Researchers at the University of Warwick said the test, believed to be the first of its kind, could lead to earlier diagnosis of autism spectrum disorders (ASD) in children who could then be given appropriate treatment much earlier in their lives.
ASDs mainly affect a person’s social interaction and communication, with symptoms that can include speech disturbances, repetitive and/or compulsive behaviour, hyperactivity, anxiety, and difficulty adapting to new environments.
As there is a wide range of ASD symptoms, diagnosis can be difficult and uncertain, particularly at the early stages of development. It is estimated that about one in every 100 people in the UK has ASD, with more boys diagnosed with the condition than girls.
Scientists said their research found a link between ASD and damage to proteins in blood plasma. They found the most reliable of the tests they developed was examining protein in blood plasma, which found children with ASD had higher levels of the oxidation marker dityrosine (DT) and certain sugar-modified compounds called advanced glycation end-products (AGEs).
Genetic causes are thought to be responsible for about a third of cases of ASD, while the rest are believed to be caused by a combination of environmental factors, mutations, and rare genetic variants. However, researchers believe their new tests could reveal yet-to-be-identified causes of ASD.
They also confirmed the previously held belief that mutations of amino acid transporters are a genetic variant associated with ASD.
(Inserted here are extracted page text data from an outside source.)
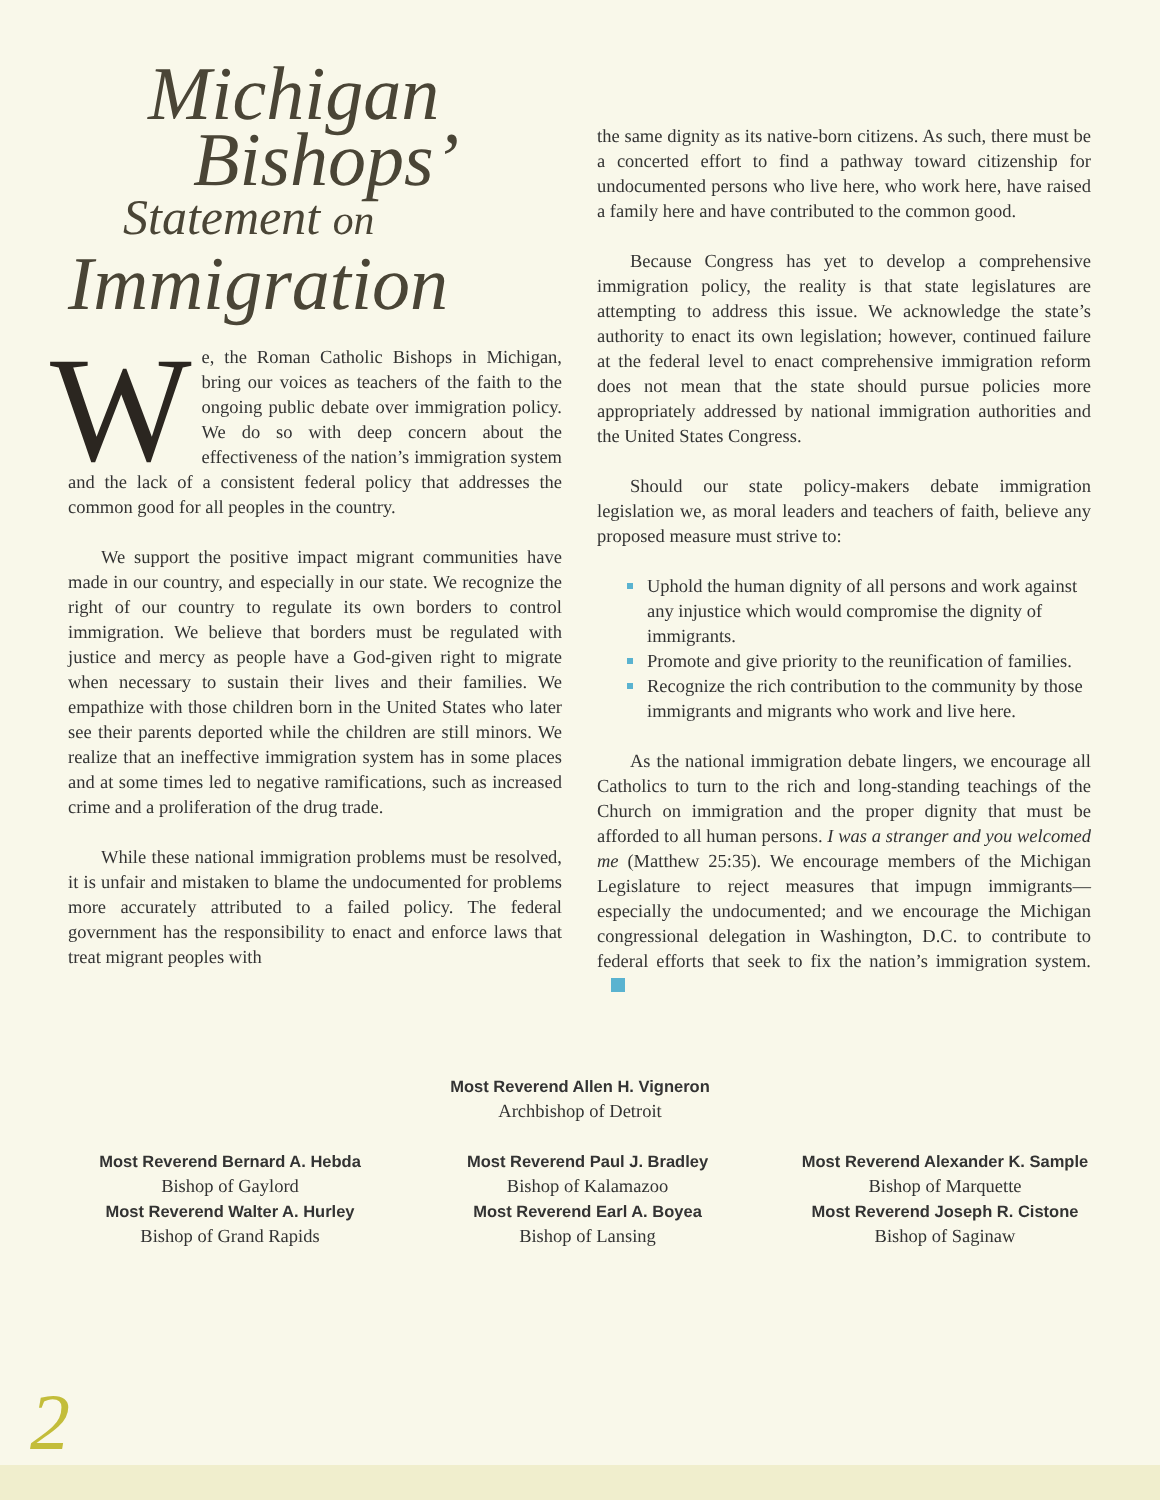Michigan
Bishops’
Statement on
Immigration
We, the Roman Catholic Bishops in Michigan, bring our voices as teachers of the faith to the ongoing public debate over immigration policy. We do so with deep concern about the effectiveness of the nation’s immigration system and the lack of a consistent federal policy that addresses the common good for all peoples in the country.
We support the positive impact migrant communities have made in our country, and especially in our state. We recognize the right of our country to regulate its own borders to control immigration. We believe that borders must be regulated with justice and mercy as people have a God-given right to migrate when necessary to sustain their lives and their families. We empathize with those children born in the United States who later see their parents deported while the children are still minors. We realize that an ineffective immigration system has in some places and at some times led to negative ramifications, such as increased crime and a proliferation of the drug trade.
While these national immigration problems must be resolved, it is unfair and mistaken to blame the undocumented for problems more accurately attributed to a failed policy. The federal government has the responsibility to enact and enforce laws that treat migrant peoples with
the same dignity as its native-born citizens. As such, there must be a concerted effort to find a pathway toward citizenship for undocumented persons who live here, who work here, have raised a family here and have contributed to the common good.
Because Congress has yet to develop a comprehensive immigration policy, the reality is that state legislatures are attempting to address this issue. We acknowledge the state’s authority to enact its own legislation; however, continued failure at the federal level to enact comprehensive immigration reform does not mean that the state should pursue policies more appropriately addressed by national immigration authorities and the United States Congress.
Should our state policy-makers debate immigration legislation we, as moral leaders and teachers of faith, believe any proposed measure must strive to:
Uphold the human dignity of all persons and work against any injustice which would compromise the dignity of immigrants.
Promote and give priority to the reunification of families.
Recognize the rich contribution to the community by those immigrants and migrants who work and live here.
As the national immigration debate lingers, we encourage all Catholics to turn to the rich and long-standing teachings of the Church on immigration and the proper dignity that must be afforded to all human persons. I was a stranger and you welcomed me (Matthew 25:35). We encourage members of the Michigan Legislature to reject measures that impugn immigrants—especially the undocumented; and we encourage the Michigan congressional delegation in Washington, D.C. to contribute to federal efforts that seek to fix the nation’s immigration system.
Most Reverend Allen H. Vigneron
Archbishop of Detroit
Most Reverend Bernard A. Hebda
Bishop of Gaylord
Most Reverend Walter A. Hurley
Bishop of Grand Rapids
Most Reverend Paul J. Bradley
Bishop of Kalamazoo
Most Reverend Earl A. Boyea
Bishop of Lansing
Most Reverend Alexander K. Sample
Bishop of Marquette
Most Reverend Joseph R. Cistone
Bishop of Saginaw
2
The Warwick team worked with collaborators at the University of Bologna in Italy, who recruited 38 children who had been diagnosed with ASD along with a control group of 31 other children between the ages of five and 12. Blood and urine samples were taken from the children for analysis.
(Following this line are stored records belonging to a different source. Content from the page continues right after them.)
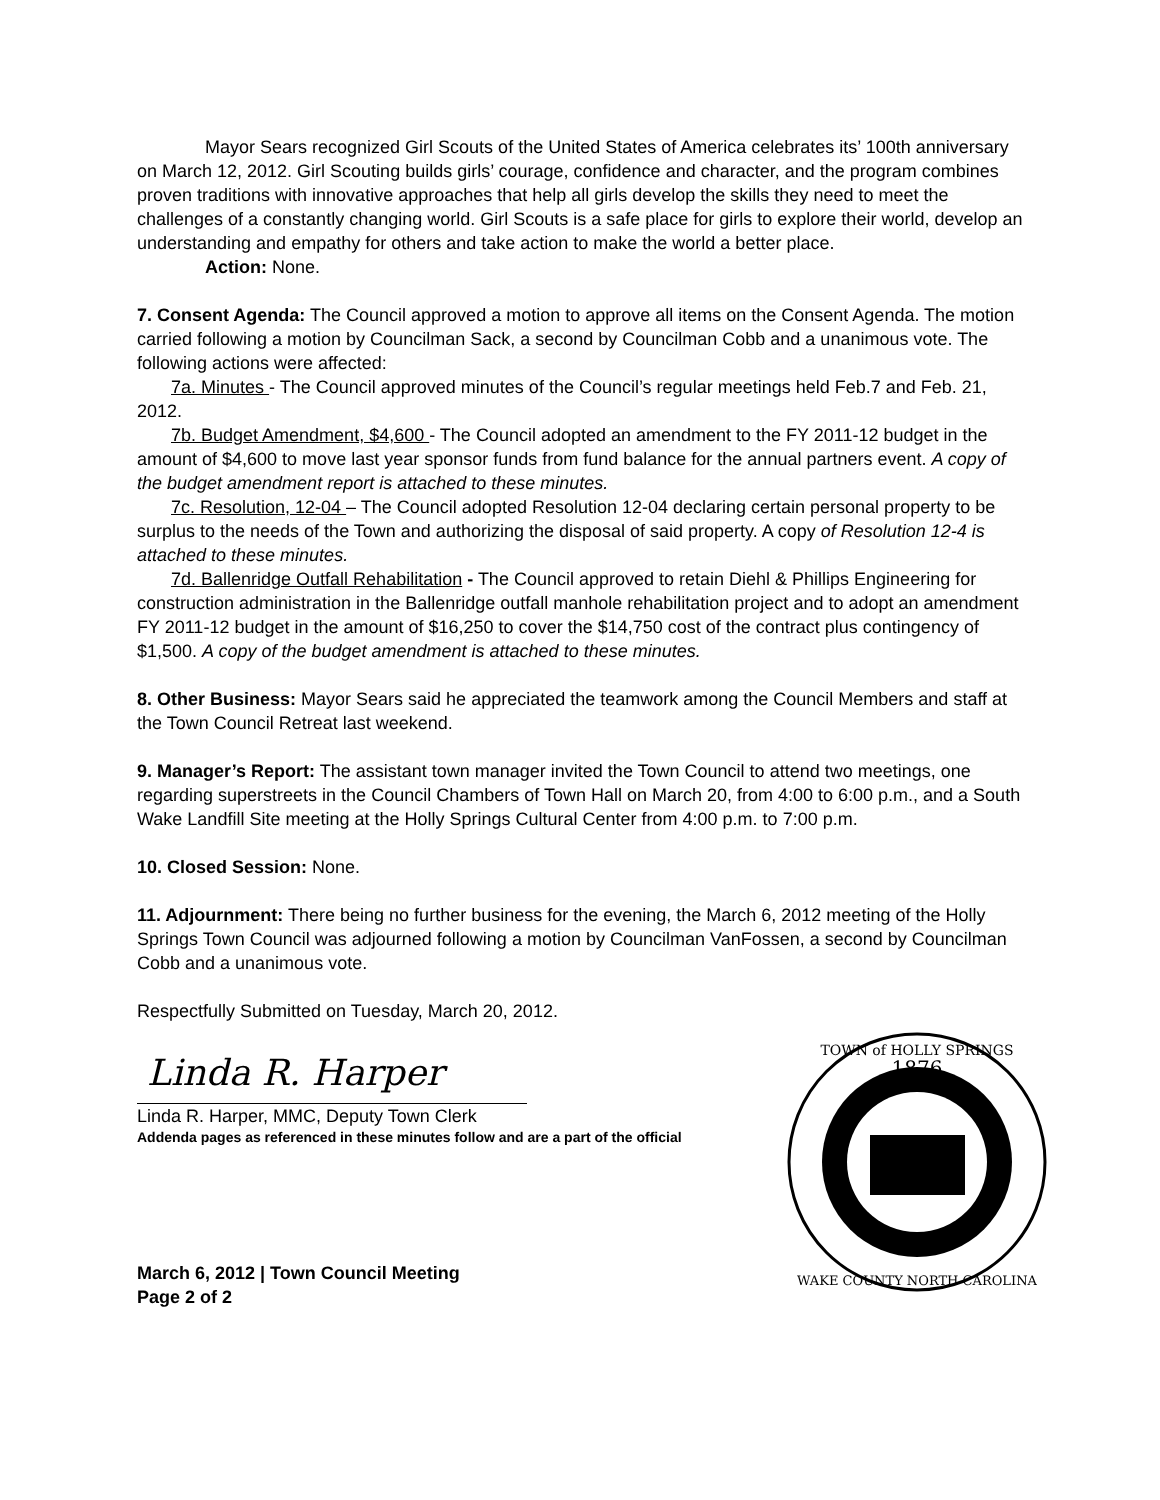Mayor Sears recognized Girl Scouts of the United States of America celebrates its’ 100th anniversary on March 12, 2012. Girl Scouting builds girls’ courage, confidence and character, and the program combines proven traditions with innovative approaches that help all girls develop the skills they need to meet the challenges of a constantly changing world. Girl Scouts is a safe place for girls to explore their world, develop an understanding and empathy for others and take action to make the world a better place.
Action: None.
7. Consent Agenda: The Council approved a motion to approve all items on the Consent Agenda. The motion carried following a motion by Councilman Sack, a second by Councilman Cobb and a unanimous vote. The following actions were affected:
7a. Minutes - The Council approved minutes of the Council’s regular meetings held Feb.7 and Feb. 21, 2012.
7b. Budget Amendment, $4,600 - The Council adopted an amendment to the FY 2011-12 budget in the amount of $4,600 to move last year sponsor funds from fund balance for the annual partners event. A copy of the budget amendment report is attached to these minutes.
7c. Resolution, 12-04 – The Council adopted Resolution 12-04 declaring certain personal property to be surplus to the needs of the Town and authorizing the disposal of said property. A copy of Resolution 12-4 is attached to these minutes.
7d. Ballenridge Outfall Rehabilitation - The Council approved to retain Diehl & Phillips Engineering for construction administration in the Ballenridge outfall manhole rehabilitation project and to adopt an amendment FY 2011-12 budget in the amount of $16,250 to cover the $14,750 cost of the contract plus contingency of $1,500. A copy of the budget amendment is attached to these minutes.
8. Other Business: Mayor Sears said he appreciated the teamwork among the Council Members and staff at the Town Council Retreat last weekend.
9. Manager’s Report: The assistant town manager invited the Town Council to attend two meetings, one regarding superstreets in the Council Chambers of Town Hall on March 20, from 4:00 to 6:00 p.m., and a South Wake Landfill Site meeting at the Holly Springs Cultural Center from 4:00 p.m. to 7:00 p.m.
10. Closed Session: None.
11. Adjournment: There being no further business for the evening, the March 6, 2012 meeting of the Holly Springs Town Council was adjourned following a motion by Councilman VanFossen, a second by Councilman Cobb and a unanimous vote.
Respectfully Submitted on Tuesday, March 20, 2012.
Linda R. Harper
Linda R. Harper, MMC, Deputy Town Clerk
Addenda pages as referenced in these minutes follow and are a part of the official
March 6, 2012 | Town Council Meeting
Page 2 of 2
1876
TOWN of HOLLY SPRINGS
WAKE COUNTY NORTH CAROLINA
The Warwick team discovered there were chemical differences between the two groups. Working with a further collaborator at the University of Birmingham, the changes in multiple compounds were combined using artificial intelligence algorithm techniques to develop a mathematical equation to distinguish between ASD and healthy controls. The outcome was a diagnostic test better than any existing method.
They said the next steps were to repeat the study with further groups of children to confirm the good diagnostic performance and to assess if the test could identify ASD at very early stages, indicate how the ASD is likely to develop further to more severe disease, and assess if treatments were working.
The research was led by Naila Rabbani, reader of experimental systems biology at the University of Warwick, who said: “Our discovery could lead to earlier diagnosis and intervention. We hope the tests will also reveal new causative factors.
“With further testing we may reveal specific plasma and urinary profiles – or ‘fingerprints’ – of compounds with damaging modifications. This may help us improve the diagnosis of ASD and point the way to new causes of ASD.”
The research has been published in the journal Molecular Autism.